__WHAT IS BEING ASKED__. Everything from the first line of the records to the line containing "rooms running, ambulances to reach the most", inclusive, is to be extracted exactly, and nothing more.

--- START ---

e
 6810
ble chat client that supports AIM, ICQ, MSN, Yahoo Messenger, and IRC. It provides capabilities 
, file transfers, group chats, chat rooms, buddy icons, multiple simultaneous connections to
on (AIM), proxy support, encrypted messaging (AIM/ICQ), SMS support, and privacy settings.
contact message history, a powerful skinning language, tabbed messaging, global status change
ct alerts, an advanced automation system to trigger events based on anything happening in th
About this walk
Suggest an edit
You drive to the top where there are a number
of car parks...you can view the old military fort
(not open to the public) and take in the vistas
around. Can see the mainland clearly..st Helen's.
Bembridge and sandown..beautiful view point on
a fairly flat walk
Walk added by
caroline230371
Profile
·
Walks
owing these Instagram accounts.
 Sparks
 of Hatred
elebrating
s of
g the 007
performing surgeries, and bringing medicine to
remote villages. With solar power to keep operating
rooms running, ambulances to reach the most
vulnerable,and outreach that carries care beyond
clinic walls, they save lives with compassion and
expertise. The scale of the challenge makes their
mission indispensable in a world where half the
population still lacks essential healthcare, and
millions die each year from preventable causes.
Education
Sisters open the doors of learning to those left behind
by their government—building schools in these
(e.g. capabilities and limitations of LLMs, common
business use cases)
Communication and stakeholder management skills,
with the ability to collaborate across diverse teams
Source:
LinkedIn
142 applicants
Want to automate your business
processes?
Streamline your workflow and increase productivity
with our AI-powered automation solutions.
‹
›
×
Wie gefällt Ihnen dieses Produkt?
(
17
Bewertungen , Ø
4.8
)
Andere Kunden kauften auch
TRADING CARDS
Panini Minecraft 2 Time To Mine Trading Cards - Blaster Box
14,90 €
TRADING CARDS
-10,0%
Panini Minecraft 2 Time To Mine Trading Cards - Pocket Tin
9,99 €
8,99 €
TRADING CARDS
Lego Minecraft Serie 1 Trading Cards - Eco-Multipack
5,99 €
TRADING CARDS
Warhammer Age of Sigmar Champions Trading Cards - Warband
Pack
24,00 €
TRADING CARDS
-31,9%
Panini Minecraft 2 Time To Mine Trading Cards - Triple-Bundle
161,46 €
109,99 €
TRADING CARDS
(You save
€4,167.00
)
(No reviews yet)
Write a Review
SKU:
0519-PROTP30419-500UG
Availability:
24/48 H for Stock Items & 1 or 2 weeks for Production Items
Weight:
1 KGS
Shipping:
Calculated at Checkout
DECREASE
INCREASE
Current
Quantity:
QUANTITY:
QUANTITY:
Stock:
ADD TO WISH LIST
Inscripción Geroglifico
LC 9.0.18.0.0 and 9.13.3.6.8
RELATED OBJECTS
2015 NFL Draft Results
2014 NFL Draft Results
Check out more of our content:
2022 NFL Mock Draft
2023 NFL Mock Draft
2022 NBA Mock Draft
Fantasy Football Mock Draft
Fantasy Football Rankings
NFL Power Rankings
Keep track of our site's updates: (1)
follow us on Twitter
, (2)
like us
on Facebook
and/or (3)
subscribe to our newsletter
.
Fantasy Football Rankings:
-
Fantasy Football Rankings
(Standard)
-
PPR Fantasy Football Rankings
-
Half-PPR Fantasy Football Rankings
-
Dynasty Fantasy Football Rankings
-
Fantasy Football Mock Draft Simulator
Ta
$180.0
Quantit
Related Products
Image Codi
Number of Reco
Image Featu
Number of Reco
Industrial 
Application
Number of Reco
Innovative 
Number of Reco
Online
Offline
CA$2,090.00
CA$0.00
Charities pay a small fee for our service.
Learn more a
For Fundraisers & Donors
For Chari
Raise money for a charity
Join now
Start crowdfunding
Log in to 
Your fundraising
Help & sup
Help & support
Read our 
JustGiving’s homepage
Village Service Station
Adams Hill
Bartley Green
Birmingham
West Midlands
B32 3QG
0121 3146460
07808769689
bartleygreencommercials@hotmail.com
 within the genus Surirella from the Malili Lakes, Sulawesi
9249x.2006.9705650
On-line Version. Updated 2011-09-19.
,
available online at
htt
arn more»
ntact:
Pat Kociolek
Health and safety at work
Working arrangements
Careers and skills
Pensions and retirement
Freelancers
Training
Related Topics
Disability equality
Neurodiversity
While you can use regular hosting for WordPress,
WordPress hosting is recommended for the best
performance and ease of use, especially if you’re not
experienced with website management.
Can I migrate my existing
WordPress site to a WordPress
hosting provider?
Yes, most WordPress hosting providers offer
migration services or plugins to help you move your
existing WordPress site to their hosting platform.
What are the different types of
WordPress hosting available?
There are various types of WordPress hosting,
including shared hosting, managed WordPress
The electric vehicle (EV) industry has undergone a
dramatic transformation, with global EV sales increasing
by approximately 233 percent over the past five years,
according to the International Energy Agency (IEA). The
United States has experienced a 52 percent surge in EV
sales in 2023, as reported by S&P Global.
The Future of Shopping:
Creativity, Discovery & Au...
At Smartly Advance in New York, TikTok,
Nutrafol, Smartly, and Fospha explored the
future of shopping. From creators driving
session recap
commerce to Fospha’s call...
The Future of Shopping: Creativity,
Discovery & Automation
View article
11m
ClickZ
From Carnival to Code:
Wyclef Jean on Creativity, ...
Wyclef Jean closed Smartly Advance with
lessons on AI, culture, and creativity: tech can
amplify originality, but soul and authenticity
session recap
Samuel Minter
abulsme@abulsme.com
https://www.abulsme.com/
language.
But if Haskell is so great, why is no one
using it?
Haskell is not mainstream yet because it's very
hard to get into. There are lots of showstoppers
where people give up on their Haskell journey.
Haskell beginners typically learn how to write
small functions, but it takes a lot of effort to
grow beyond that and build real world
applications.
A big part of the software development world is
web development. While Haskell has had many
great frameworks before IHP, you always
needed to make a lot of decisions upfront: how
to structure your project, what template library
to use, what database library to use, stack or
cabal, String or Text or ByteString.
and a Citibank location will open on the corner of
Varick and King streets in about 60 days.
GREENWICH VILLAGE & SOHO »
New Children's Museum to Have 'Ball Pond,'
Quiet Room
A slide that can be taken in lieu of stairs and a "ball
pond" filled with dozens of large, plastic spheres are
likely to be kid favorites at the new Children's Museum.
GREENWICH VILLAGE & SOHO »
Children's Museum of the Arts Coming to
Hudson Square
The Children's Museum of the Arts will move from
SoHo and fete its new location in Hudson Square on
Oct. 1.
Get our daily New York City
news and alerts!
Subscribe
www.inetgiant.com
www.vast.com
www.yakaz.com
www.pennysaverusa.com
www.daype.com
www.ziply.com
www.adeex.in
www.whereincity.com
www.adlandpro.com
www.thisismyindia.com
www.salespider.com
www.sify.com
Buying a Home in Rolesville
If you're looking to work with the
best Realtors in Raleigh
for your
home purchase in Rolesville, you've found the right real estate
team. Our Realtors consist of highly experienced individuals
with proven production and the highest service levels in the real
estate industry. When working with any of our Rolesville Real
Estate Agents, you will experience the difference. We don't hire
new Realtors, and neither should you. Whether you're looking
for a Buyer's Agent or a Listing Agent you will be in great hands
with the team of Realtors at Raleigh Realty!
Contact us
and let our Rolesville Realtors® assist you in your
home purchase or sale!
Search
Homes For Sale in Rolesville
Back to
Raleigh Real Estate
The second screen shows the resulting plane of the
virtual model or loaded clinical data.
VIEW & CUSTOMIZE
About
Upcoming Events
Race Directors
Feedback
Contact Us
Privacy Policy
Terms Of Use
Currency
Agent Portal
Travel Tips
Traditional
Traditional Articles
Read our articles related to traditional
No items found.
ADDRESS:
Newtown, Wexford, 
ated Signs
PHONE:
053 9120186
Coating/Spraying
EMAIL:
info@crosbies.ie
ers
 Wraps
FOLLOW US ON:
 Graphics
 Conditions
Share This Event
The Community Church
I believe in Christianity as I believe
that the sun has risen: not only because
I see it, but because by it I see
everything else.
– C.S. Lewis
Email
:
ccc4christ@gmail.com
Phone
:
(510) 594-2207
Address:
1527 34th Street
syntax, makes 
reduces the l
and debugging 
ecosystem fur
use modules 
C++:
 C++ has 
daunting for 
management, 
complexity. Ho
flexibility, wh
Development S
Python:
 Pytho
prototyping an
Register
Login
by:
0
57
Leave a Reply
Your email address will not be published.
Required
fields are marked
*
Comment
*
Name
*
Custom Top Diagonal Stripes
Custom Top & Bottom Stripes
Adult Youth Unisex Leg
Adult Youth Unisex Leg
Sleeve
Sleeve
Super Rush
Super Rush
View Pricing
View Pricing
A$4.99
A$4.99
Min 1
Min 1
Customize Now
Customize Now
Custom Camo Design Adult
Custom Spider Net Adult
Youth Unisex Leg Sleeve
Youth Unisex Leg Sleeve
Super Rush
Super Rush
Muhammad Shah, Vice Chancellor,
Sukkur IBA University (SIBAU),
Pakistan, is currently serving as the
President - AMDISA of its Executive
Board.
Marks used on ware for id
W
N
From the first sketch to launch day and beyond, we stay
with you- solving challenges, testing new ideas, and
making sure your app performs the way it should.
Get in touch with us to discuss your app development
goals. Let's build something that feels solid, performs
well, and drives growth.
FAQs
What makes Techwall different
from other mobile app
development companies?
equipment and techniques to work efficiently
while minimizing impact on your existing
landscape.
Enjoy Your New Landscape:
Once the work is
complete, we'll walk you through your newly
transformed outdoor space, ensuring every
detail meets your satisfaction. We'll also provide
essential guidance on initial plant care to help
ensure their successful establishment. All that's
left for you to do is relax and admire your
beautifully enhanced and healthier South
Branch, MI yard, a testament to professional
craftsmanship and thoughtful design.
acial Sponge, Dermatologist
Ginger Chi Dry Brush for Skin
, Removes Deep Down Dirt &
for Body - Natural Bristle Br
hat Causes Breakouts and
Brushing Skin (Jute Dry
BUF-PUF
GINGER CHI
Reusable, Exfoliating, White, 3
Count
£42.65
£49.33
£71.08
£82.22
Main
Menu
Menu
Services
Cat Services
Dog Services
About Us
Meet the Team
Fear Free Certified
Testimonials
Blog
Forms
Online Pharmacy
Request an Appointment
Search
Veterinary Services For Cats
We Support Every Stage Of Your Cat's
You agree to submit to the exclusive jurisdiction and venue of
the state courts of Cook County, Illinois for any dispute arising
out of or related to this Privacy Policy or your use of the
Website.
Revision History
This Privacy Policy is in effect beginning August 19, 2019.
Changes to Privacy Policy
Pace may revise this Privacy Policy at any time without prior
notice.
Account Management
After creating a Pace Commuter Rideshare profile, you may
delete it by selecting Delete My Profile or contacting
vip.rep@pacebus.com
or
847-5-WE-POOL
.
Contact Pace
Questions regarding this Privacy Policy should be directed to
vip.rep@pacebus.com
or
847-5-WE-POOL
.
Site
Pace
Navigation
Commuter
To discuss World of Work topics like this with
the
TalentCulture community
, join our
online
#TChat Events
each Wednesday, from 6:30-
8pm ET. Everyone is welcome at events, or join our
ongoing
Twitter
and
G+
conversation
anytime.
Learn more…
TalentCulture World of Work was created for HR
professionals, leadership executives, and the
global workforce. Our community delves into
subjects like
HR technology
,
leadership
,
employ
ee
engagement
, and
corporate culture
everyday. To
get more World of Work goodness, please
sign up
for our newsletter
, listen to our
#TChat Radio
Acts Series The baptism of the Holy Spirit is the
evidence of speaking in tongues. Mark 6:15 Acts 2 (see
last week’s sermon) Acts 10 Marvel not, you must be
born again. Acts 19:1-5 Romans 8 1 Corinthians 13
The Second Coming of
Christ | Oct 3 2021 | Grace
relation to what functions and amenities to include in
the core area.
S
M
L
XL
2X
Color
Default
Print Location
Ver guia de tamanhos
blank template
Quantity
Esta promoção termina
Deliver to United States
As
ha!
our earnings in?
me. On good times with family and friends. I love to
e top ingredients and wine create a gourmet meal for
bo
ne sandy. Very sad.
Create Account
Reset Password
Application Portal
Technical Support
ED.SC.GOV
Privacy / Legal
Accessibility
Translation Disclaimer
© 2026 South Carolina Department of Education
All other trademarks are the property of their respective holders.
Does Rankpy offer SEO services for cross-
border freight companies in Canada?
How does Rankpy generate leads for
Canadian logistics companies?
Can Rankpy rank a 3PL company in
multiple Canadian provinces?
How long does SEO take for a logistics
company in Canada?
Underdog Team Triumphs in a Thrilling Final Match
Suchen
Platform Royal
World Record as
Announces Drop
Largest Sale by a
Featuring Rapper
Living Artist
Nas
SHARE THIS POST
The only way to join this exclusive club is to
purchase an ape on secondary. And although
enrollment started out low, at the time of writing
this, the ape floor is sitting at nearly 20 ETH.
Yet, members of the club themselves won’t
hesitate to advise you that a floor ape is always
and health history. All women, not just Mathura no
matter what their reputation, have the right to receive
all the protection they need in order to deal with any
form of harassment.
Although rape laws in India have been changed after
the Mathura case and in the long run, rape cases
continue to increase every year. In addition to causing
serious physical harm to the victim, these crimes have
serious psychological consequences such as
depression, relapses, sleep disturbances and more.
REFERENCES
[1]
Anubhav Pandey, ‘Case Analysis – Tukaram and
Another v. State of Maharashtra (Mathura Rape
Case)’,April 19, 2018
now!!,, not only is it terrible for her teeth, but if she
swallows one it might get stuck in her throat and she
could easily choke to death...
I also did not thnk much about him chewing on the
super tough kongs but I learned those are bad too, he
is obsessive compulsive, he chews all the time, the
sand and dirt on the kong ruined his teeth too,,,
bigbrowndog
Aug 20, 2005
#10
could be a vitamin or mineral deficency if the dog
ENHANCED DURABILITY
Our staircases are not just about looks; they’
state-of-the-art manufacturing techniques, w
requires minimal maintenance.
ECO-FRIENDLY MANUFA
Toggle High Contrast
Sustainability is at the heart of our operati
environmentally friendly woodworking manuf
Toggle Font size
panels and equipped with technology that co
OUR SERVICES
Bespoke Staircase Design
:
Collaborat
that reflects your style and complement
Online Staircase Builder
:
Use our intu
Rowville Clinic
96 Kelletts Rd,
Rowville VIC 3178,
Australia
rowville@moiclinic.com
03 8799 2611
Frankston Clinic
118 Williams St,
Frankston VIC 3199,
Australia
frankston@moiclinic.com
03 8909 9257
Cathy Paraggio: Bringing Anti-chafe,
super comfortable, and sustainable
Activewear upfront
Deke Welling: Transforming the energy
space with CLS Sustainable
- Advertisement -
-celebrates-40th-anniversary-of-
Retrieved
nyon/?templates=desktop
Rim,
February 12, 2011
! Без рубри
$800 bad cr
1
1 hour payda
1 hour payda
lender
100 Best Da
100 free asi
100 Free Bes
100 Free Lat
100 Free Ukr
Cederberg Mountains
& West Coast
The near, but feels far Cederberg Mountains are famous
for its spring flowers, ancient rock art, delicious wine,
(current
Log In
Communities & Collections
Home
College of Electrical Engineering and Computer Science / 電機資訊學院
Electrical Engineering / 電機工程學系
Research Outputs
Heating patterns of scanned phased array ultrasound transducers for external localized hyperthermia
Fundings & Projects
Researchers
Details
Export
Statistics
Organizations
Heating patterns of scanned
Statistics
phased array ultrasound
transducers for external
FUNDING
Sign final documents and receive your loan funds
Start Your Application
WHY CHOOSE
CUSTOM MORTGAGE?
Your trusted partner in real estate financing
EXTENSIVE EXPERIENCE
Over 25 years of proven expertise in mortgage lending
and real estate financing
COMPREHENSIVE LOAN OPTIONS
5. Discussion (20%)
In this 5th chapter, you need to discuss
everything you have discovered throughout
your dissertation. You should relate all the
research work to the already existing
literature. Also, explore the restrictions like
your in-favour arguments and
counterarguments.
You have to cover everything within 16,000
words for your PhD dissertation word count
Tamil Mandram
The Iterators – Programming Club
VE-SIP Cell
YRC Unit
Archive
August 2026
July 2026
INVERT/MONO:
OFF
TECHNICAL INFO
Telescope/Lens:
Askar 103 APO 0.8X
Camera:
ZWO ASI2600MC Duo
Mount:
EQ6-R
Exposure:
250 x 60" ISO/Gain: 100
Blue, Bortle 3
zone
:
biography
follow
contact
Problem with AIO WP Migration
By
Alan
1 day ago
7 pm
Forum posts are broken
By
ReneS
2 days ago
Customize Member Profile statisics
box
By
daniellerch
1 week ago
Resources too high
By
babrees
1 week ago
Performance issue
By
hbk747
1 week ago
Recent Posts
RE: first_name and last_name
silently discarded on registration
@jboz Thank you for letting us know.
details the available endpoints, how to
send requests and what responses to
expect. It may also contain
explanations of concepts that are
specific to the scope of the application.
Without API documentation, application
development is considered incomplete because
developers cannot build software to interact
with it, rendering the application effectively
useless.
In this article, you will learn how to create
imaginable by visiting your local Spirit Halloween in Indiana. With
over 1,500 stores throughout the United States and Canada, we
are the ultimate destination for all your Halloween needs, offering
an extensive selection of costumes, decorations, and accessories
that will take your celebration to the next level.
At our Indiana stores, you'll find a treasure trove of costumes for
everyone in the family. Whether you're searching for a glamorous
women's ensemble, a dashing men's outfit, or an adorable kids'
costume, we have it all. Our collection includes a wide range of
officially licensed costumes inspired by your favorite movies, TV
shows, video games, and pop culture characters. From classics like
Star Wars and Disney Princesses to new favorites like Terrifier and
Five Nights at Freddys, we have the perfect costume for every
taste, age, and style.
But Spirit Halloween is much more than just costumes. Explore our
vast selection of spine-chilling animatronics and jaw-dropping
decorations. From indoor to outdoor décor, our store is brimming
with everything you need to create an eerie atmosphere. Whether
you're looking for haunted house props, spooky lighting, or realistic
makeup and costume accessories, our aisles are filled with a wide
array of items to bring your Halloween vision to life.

--- END ---

__FINAL ANSWER__.
e
 6810
ble chat client that supports AIM, ICQ, MSN, Yahoo Messenger, and IRC. It provides capabilities 
, file transfers, group chats, chat rooms, buddy icons, multiple simultaneous connections to
on (AIM), proxy support, encrypted messaging (AIM/ICQ), SMS support, and privacy settings.
contact message history, a powerful skinning language, tabbed messaging, global status change
ct alerts, an advanced automation system to trigger events based on anything happening in th
About this walk
Suggest an edit
You drive to the top where there are a number
of car parks...you can view the old military fort
(not open to the public) and take in the vistas
around. Can see the mainland clearly..st Helen's.
Bembridge and sandown..beautiful view point on
a fairly flat walk
Walk added by
caroline230371
Profile
·
Walks
owing these Instagram accounts.
 Sparks
 of Hatred
elebrating
s of
g the 007
performing surgeries, and bringing medicine to
remote villages. With solar power to keep operating
rooms running, ambulances to reach the most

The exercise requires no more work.